**What the task asks**.
Write out nothing but the lines from the one containing "On the afternoon" through the last line below, both included, and without the pictures.

Page images and extracted text:
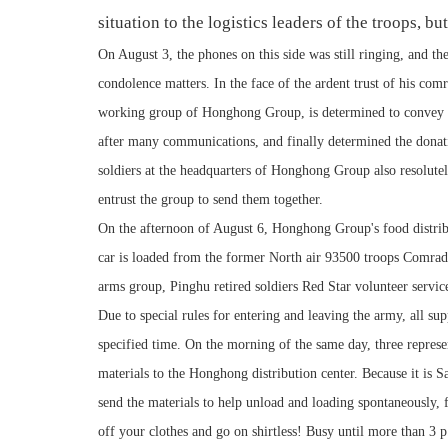
situation to the logistics leaders of the troops, bu
On August 3, the phones on this side was still ringing, and th
condolence matters. In the face of the ardent trust of his comra
working group of Honghong Group, is determined to convey th
after many communications, and finally determined the donatio
soldiers at the headquarters of Honghong Group also resolute
entrust the group to send them together.
On the afternoon of August 6, Honghong Group's food distribu
car is loaded from the former North air 93500 troops Comrad
arms group, Pinghu retired soldiers Red Star volunteer servic
Due to special rules for entering and leaving the army, all sup
specified time. On the morning of the same day, three represent
materials to the Honghong distribution center. Because it is S
send the materials to help unload and loading spontaneously, 
off your clothes and go on shirtless! Busy until more than 3 p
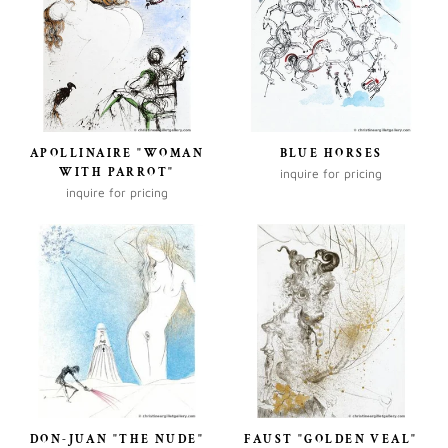
APOLLINAIRE "WOMAN
BLUE HORSES
WITH PARROT"
inquire for pricing
inquire for pricing
DON-JUAN "THE NUDE"
FAUST "GOLDEN VEAL"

**Answer section**.
On the afternoon of August 6, Honghong Group's food distribu
car is loaded from the former North air 93500 troops Comrad
arms group, Pinghu retired soldiers Red Star volunteer servic
Due to special rules for entering and leaving the army, all sup
specified time. On the morning of the same day, three represent
materials to the Honghong distribution center. Because it is S
send the materials to help unload and loading spontaneously, 
off your clothes and go on shirtless! Busy until more than 3 p
APOLLINAIRE "WOMAN
BLUE HORSES
WITH PARROT"
inquire for pricing
inquire for pricing
DON-JUAN "THE NUDE"
FAUST "GOLDEN VEAL"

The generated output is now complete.